Dataset records:
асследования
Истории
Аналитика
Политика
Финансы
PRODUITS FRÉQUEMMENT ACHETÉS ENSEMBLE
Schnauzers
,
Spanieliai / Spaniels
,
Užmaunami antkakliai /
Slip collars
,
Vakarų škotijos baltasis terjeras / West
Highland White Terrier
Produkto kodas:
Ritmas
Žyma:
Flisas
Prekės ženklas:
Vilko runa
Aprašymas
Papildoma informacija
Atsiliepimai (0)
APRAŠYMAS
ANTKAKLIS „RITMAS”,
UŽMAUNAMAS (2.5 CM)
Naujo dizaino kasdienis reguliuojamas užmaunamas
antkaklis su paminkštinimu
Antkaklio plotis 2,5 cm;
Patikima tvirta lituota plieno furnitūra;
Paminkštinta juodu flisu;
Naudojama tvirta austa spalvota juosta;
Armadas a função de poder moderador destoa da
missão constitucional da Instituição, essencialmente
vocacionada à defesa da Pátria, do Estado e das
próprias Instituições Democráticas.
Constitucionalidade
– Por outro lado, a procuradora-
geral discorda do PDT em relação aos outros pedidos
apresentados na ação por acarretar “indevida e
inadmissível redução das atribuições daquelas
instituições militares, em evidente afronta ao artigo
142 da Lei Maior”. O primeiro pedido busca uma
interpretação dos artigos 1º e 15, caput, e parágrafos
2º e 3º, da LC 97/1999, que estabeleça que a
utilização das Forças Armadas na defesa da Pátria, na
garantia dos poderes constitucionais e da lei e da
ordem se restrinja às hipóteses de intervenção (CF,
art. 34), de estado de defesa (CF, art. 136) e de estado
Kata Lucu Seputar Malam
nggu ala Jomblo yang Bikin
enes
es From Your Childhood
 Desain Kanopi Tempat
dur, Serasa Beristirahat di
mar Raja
...
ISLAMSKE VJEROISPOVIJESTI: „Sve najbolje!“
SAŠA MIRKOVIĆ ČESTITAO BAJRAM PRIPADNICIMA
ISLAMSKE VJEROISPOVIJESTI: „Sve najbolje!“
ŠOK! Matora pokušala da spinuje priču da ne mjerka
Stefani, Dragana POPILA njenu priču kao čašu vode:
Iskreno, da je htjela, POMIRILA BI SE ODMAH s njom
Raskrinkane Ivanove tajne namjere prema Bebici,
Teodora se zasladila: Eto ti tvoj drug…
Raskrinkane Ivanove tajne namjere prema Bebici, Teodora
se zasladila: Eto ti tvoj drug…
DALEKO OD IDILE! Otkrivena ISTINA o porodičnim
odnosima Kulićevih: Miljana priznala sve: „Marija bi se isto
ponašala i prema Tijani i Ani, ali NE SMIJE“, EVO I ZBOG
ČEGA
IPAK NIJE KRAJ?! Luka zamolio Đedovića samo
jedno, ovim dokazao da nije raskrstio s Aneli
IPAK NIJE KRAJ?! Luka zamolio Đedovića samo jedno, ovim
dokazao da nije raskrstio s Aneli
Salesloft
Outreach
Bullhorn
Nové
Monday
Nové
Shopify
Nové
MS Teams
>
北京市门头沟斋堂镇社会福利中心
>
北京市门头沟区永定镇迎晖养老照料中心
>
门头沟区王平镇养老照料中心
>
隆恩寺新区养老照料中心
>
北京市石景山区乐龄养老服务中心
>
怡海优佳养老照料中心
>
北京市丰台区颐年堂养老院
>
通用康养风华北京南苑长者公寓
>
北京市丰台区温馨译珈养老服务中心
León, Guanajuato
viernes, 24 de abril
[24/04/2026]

**Assignment**
When the line with "асследования" is reached in the data above, begin copying, and stop after the line with "Antkaklio plotis 2,5 cm;"; copy each line exactly, both ends included.

**Task solution**
асследования
Истории
Аналитика
Политика
Финансы
PRODUITS FRÉQUEMMENT ACHETÉS ENSEMBLE
Schnauzers
,
Spanieliai / Spaniels
,
Užmaunami antkakliai /
Slip collars
,
Vakarų škotijos baltasis terjeras / West
Highland White Terrier
Produkto kodas:
Ritmas
Žyma:
Flisas
Prekės ženklas:
Vilko runa
Aprašymas
Papildoma informacija
Atsiliepimai (0)
APRAŠYMAS
ANTKAKLIS „RITMAS”,
UŽMAUNAMAS (2.5 CM)
Naujo dizaino kasdienis reguliuojamas užmaunamas
antkaklis su paminkštinimu
Antkaklio plotis 2,5 cm;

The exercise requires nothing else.